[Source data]
***

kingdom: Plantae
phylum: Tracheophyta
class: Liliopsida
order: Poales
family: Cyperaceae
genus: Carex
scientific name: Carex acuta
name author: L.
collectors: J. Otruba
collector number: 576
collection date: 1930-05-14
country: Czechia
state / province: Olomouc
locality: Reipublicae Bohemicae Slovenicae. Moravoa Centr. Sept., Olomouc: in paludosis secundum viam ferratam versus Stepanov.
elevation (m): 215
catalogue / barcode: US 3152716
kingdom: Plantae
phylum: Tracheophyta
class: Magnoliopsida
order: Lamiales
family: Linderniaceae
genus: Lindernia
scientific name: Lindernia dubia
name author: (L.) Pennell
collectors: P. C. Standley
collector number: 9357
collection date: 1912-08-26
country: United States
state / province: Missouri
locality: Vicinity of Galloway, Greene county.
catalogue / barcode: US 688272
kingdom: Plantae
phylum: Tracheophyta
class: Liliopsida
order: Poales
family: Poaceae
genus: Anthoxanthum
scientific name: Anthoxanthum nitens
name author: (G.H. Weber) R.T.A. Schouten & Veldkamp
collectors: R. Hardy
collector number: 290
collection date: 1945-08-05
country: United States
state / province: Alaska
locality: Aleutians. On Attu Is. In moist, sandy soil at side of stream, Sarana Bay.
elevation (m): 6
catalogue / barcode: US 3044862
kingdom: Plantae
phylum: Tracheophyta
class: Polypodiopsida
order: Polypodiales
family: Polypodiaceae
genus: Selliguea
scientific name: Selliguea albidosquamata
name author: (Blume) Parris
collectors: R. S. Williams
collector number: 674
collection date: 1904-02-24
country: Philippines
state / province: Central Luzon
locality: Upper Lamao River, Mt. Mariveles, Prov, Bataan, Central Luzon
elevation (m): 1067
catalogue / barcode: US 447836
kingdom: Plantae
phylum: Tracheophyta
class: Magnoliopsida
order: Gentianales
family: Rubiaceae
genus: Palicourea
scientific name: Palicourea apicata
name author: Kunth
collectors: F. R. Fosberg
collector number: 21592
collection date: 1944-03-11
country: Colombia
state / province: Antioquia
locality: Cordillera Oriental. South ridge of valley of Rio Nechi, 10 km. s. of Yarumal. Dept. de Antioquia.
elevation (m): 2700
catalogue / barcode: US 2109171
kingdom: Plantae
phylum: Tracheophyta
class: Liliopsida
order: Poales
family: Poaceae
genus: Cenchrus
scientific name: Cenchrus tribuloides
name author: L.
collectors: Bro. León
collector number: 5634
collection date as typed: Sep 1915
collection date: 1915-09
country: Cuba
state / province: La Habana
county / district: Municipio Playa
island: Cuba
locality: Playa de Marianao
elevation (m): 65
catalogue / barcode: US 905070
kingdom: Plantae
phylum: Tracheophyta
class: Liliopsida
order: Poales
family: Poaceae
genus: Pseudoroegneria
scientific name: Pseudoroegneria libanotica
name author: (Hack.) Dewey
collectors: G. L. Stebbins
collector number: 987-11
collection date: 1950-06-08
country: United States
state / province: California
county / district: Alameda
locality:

***

Objective
Reproduce the data from the line containing "collection date: 1904-02-24" through the end of the data, inclusive, with "locality" changed to "site" throughout and everything else left unchanged.

The answer
collection date: 1904-02-24
country: Philippines
state / province: Central Luzon
site: Upper Lamao River, Mt. Mariveles, Prov, Bataan, Central Luzon
elevation (m): 1067
catalogue / barcode: US 447836
kingdom: Plantae
phylum: Tracheophyta
class: Magnoliopsida
order: Gentianales
family: Rubiaceae
genus: Palicourea
scientific name: Palicourea apicata
name author: Kunth
collectors: F. R. Fosberg
collector number: 21592
collection date: 1944-03-11
country: Colombia
state / province: Antioquia
site: Cordillera Oriental. South ridge of valley of Rio Nechi, 10 km. s. of Yarumal. Dept. de Antioquia.
elevation (m): 2700
catalogue / barcode: US 2109171
kingdom: Plantae
phylum: Tracheophyta
class: Liliopsida
order: Poales
family: Poaceae
genus: Cenchrus
scientific name: Cenchrus tribuloides
name author: L.
collectors: Bro. León
collector number: 5634
collection date as typed: Sep 1915
collection date: 1915-09
country: Cuba
state / province: La Habana
county / district: Municipio Playa
island: Cuba
site: Playa de Marianao
elevation (m): 65
catalogue / barcode: US 905070
kingdom: Plantae
phylum: Tracheophyta
class: Liliopsida
order: Poales
family: Poaceae
genus: Pseudoroegneria
scientific name: Pseudoroegneria libanotica
name author: (Hack.) Dewey
collectors: G. L. Stebbins
collector number: 987-11
collection date: 1950-06-08
country: United States
state / province: California
county / district: Alameda
site:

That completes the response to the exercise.